Yes, competition is often the guide for training—it certainly has always been in my work. The date of a competition, especially of major competitions, will largely determine when you work on fitness, when you do jump schools and what kind of exercises you do in them, or when you begin to practice newer or more demanding skills.
But I’ve always found that, until you reach the highest levels of your discipline, the challenges that you meet at a competition should seem less demanding than the exercises you’ve done at home. By the time you get there, what you see in a course or what you have to do in a dressage test should seem at least matter-of-fact. I like to be able to say, “We could have done that in one fewer stride” or “The corner we jumped two weeks ago was bigger than that.”
My training philosophy, which I adopted from more experienced and accomplished people than me, could be best described as “train over exercises at home that are harder than you’ll see in competition, so that when you get there it will all look easy.”
Then, after each competition, I like to be able to honestly say to myself that I completed at least one of two training goals with each horse:
First, I want the horse to have performed correctly in either a new experience or a new situation that you can’t replicate at home. This is usually the case with young or inexperienced horses. You can’t get crowds of people to watch you and make noise around your ring at home. And you probably won’t have banners, flags, P.A. systems or hundreds of other horses there either. The only way you and your horse can become practiced at performing in front of these distractions is at a show.

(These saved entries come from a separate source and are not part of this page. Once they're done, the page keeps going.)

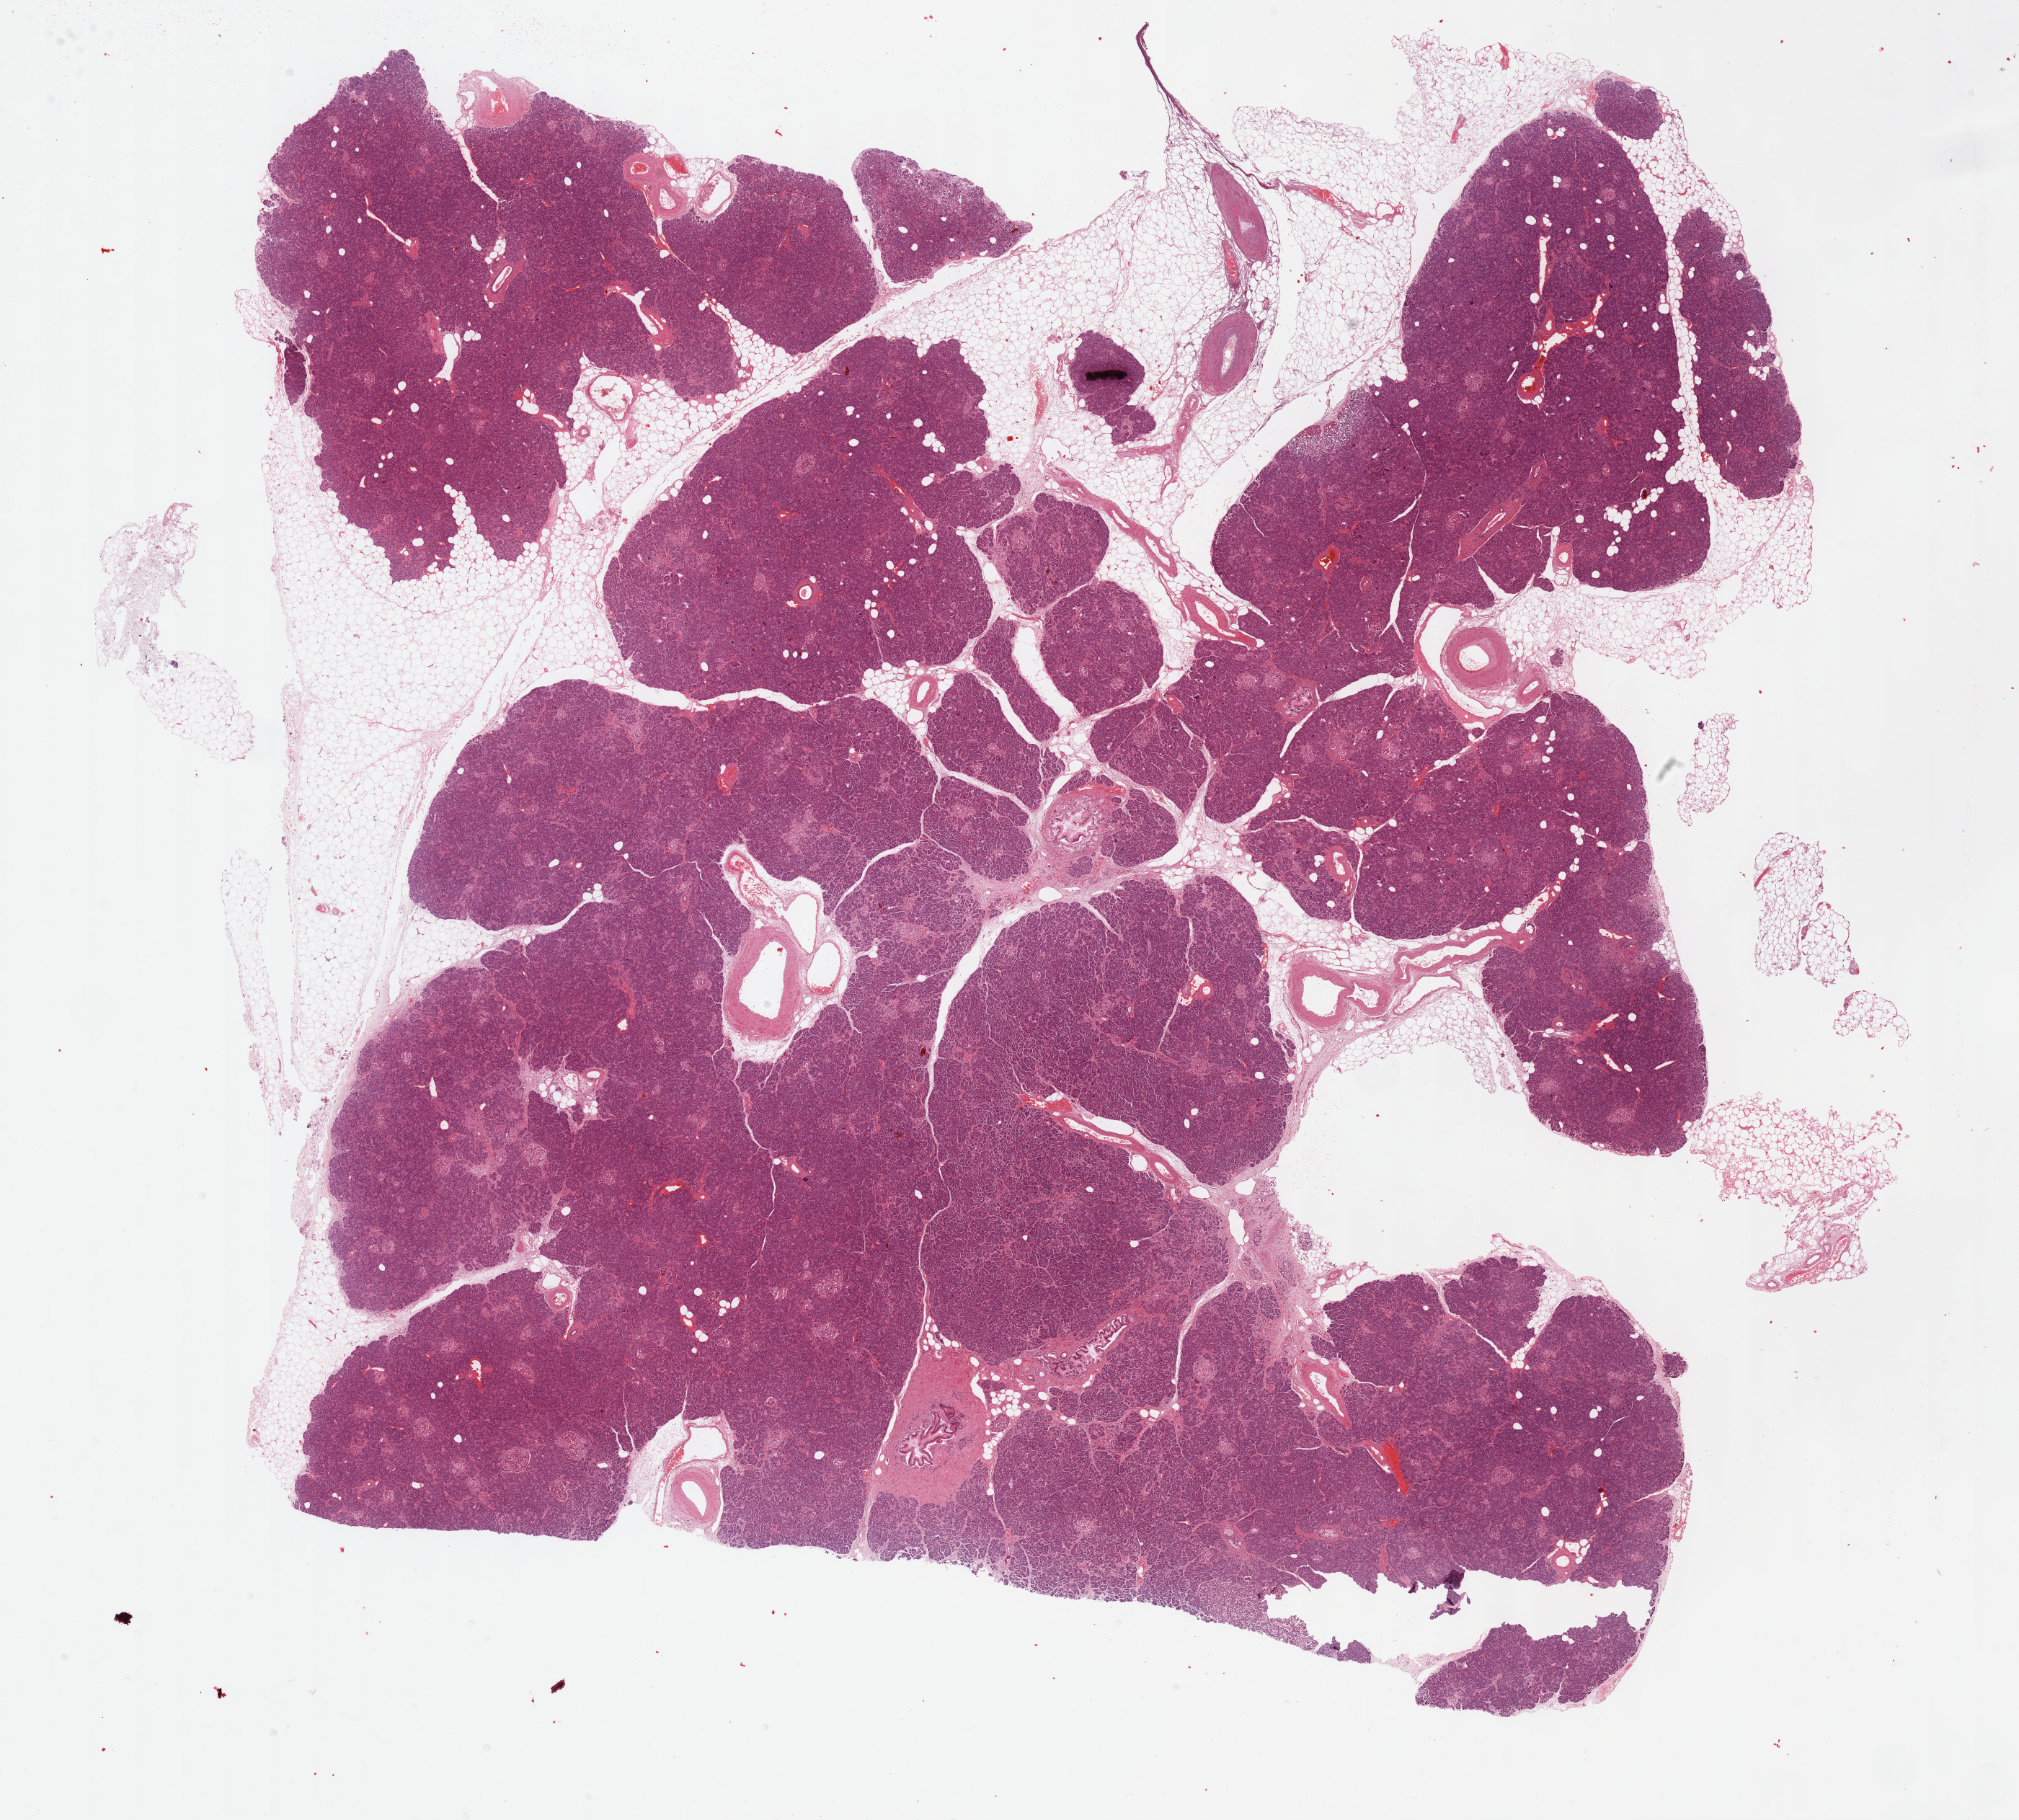
H&E whole-slide image — low-resolution overview of the scanned area, about 22.7 x 20.4 mm (acquisition: 40x scan). FFPE section. Stomach, primary tumour sample. Female, age 79 years at initial diagnosis. Histologic grade: G3 (poorly differentiated).
Pathologic diagnosis: Adenocarcinoma, intestinal type. AJCC pathologic stage: IB (7th edition). Lymph nodes positive (case pathology): 0 of 17 examined.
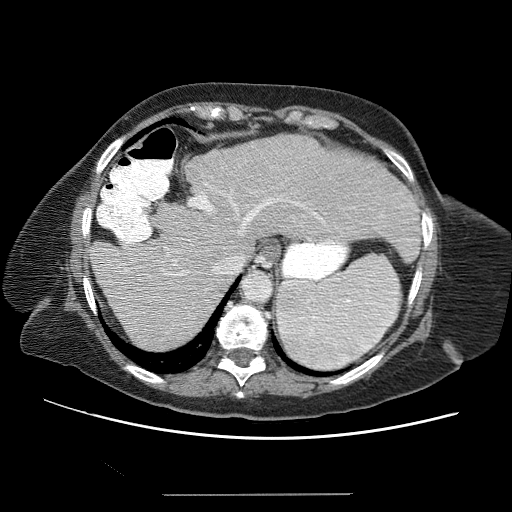
Contrast-enhanced abdominal CT (liver protocol), one axial slice; slice 46 of 65 in the series (ordered by position); soft-tissue window (W 400 / L 40 HU); 2.5 mm slice thickness; 512 × 512 image matrix. Case-level facts recorded for this patient, not image findings: diagnosis: hepatocellular carcinoma (patient treated with transarterial chemoembolisation; whether this scan precedes or follows treatment is not stated here); TNM stage (as recorded): Stage-IIIB; Child-Pugh class: A; tumour differentiation: moderately differentiated.
Outlined on this slice (semi-automatic segmentation, software-assisted and operator-edited):
- liver parenchyma outside the tumour (the mass and vessels are separate outlines, so this box may not span the whole liver): box from (x=90, y=136) to (x=423, y=344) px
- mass: (x=154, y=242)–(x=191, y=275)
- portal vein: (x=105, y=157)–(x=411, y=329)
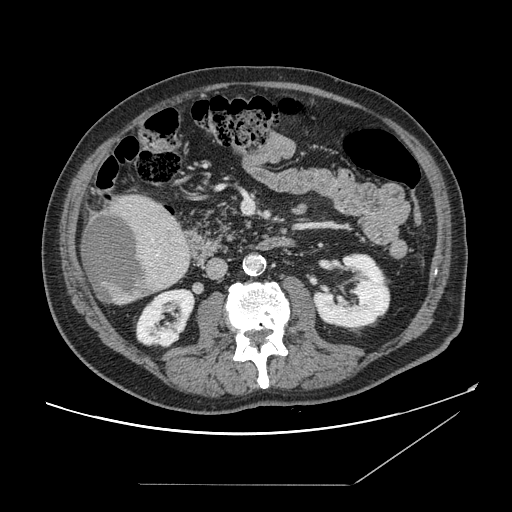
Contrast-enhanced abdominal CT, one axial slice; position 53 of 166 along the scan axis; 120 kVp; intravenous contrast given; soft-tissue window (W 400 / L 40 HU); 512 × 512 image matrix, field of view 416 × 416 mm. From the clinical record (not read from this slice): patient: male, age 67 years at operation; diagnosis: colorectal cancer liver metastases, imaged before liver resection; multiple liver metastases: no; largest metastasis: 2.2 cm; disease in both lobes: no.
Structures marked on this image (manually delineated by an expert):
- liver: bounding box (x1, y1, x2, y2) in pixels: (81, 194, 190, 304)
- liver metastasis: (84, 212, 148, 301)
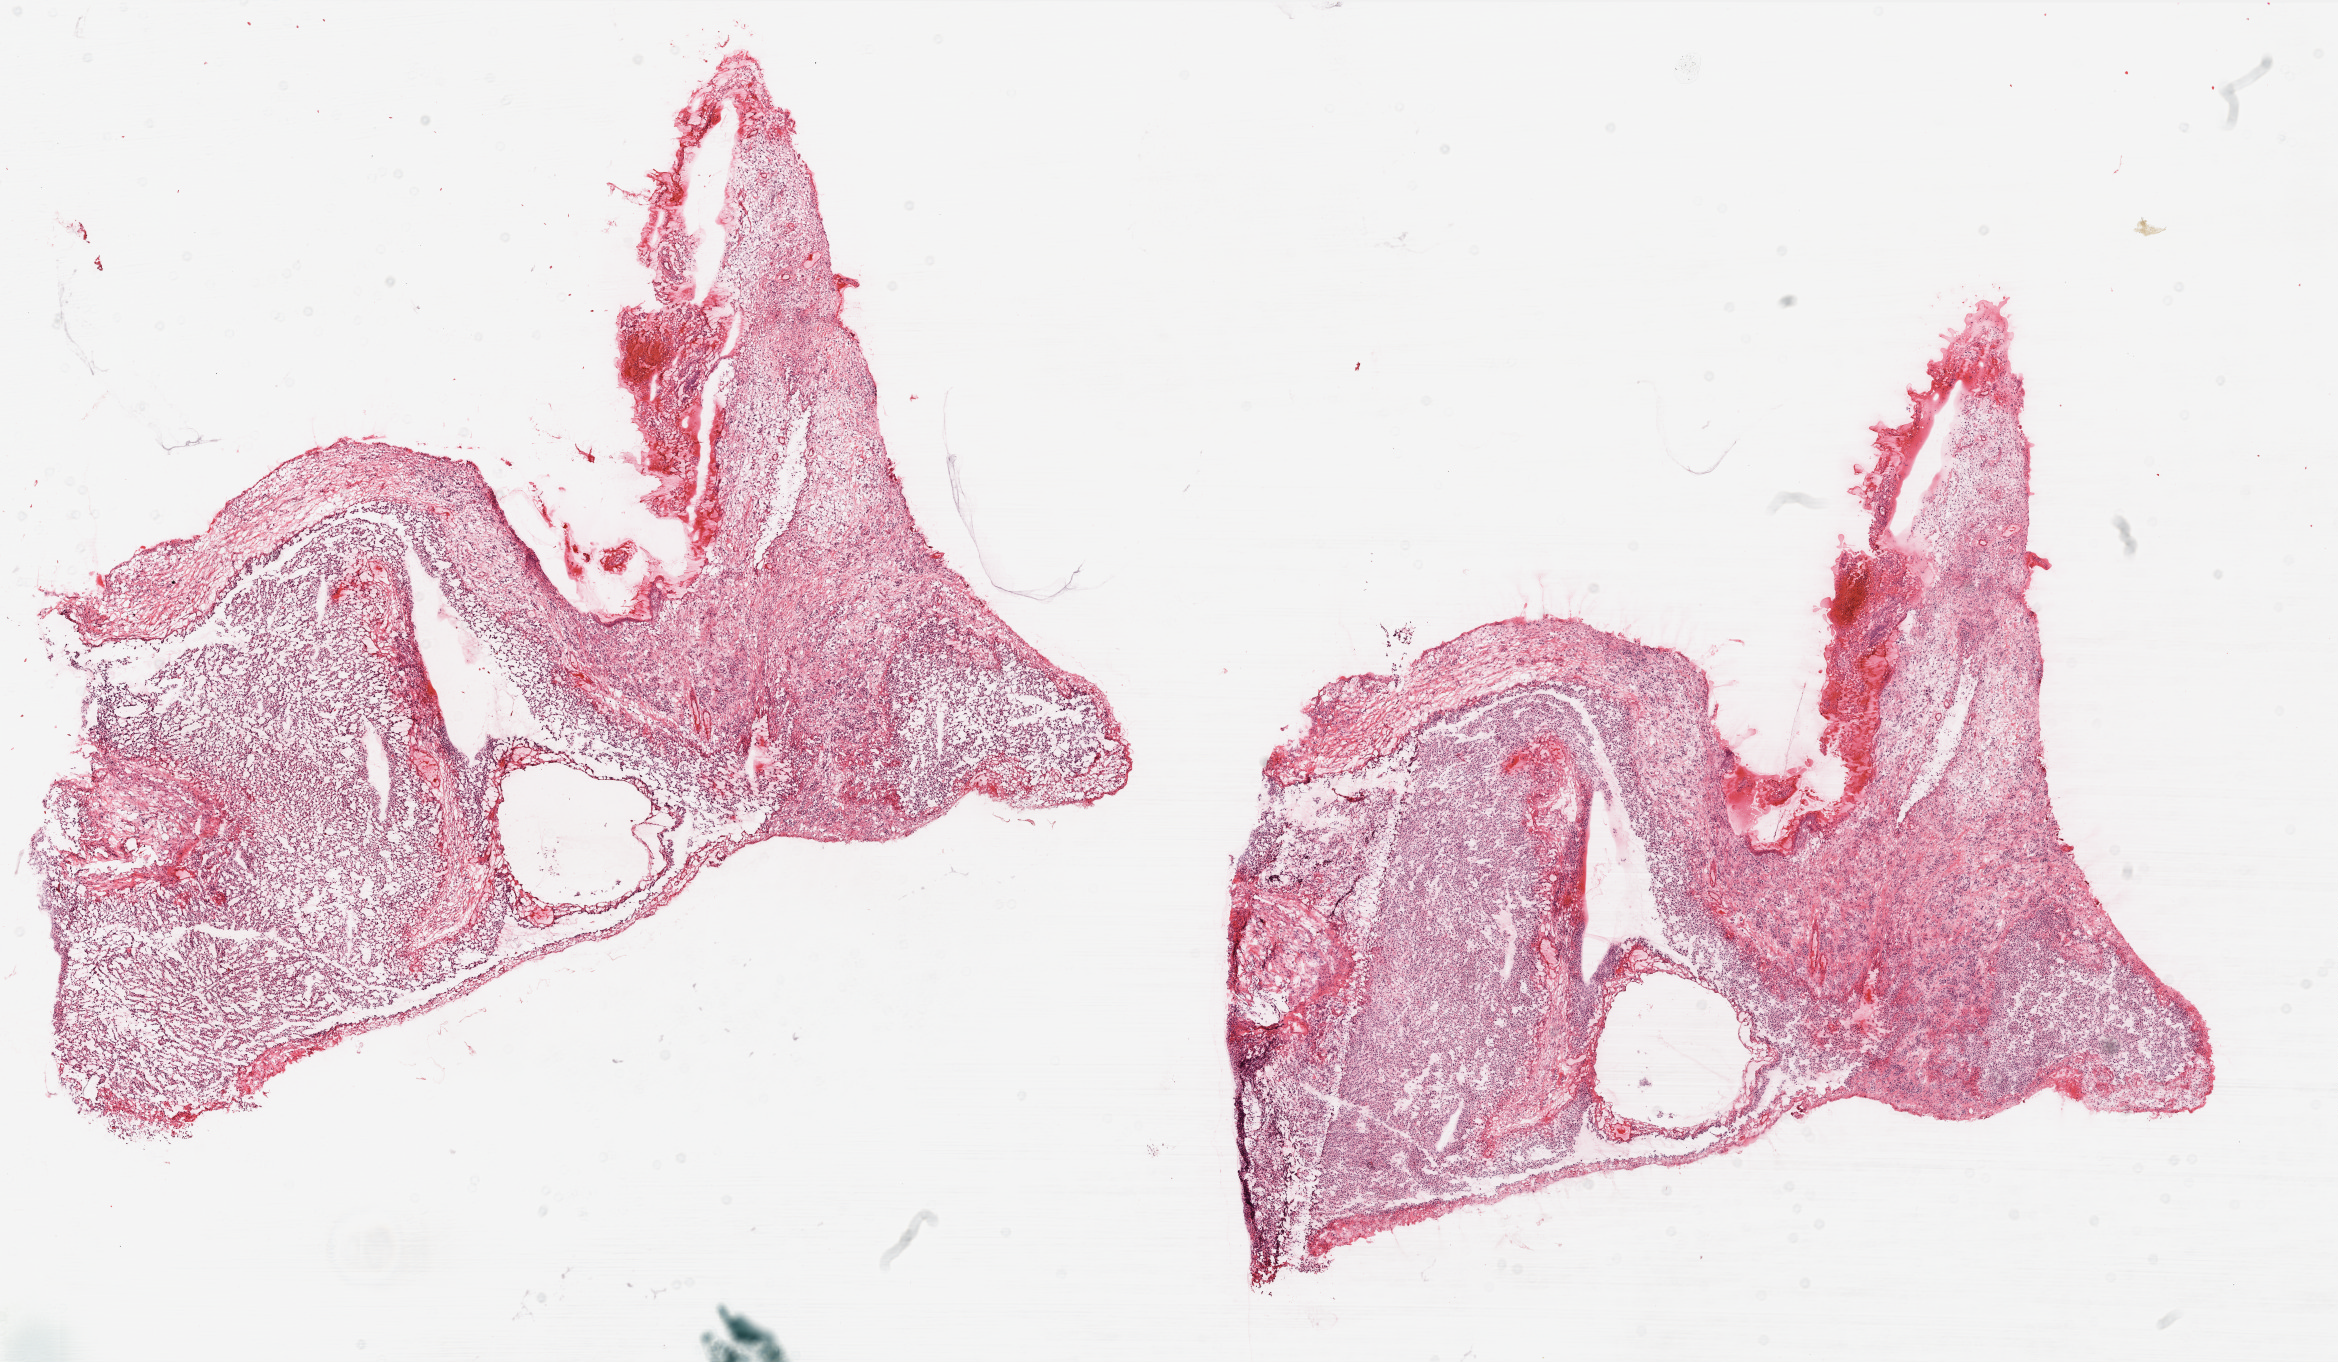
Hematoxylin and eosin (H&E) stained whole-slide image — low-resolution overview of the scanned area, about 18.8 x 11.0 mm (from a 20x scan). Frozen section from the top of the tissue portion. Sample: primary tumour, brain. Female, age 31 years at initial diagnosis. Slide review estimates, as recorded: tumour cells 75%, tumour nuclei 95%, normal cells 0%, stromal cells 25%, necrosis 0%.
Pathologic diagnosis: Glioblastoma.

Second, with more experienced horses, I want to have expanded our envelope. You cannot—and should not be attempting to—learn new skills at the show. But the show is generally the place you’re most likely to expand the envelope of skills and confidence that surrounds all of us.
That’s because there are some things you can only do “with your blood up,” with adrenaline pumping through your veins.
All of us eventers school our horses over cross-country obstacles like ditches, drops and water jumps, but rarely do riders school their upper-level horses over the most difficult combinations or the biggest fences—because they’re not something you don’t want to attempt “in cold blood.” And show jumpers regularly practice making jump-off turns, but not at the speed they’ll actually go in the jump-off. You save those things for competition, where your mind (and hopefully your horse’s mind too) is fully focused, along with your other senses. So, when you’ve done these things in competition, you’ve expanded your envelope.
But you do the groundwork for being successful despite all these distractions and for expanding your envelope at home—by training your horse to focus on your aids and by your use of flatwork and jumping exercises that develop your horse’s skills, fitness and confidence so that he can perform anywhere.
Remember, “If you didn’t bring it with you, you ain’t gonna find it here.”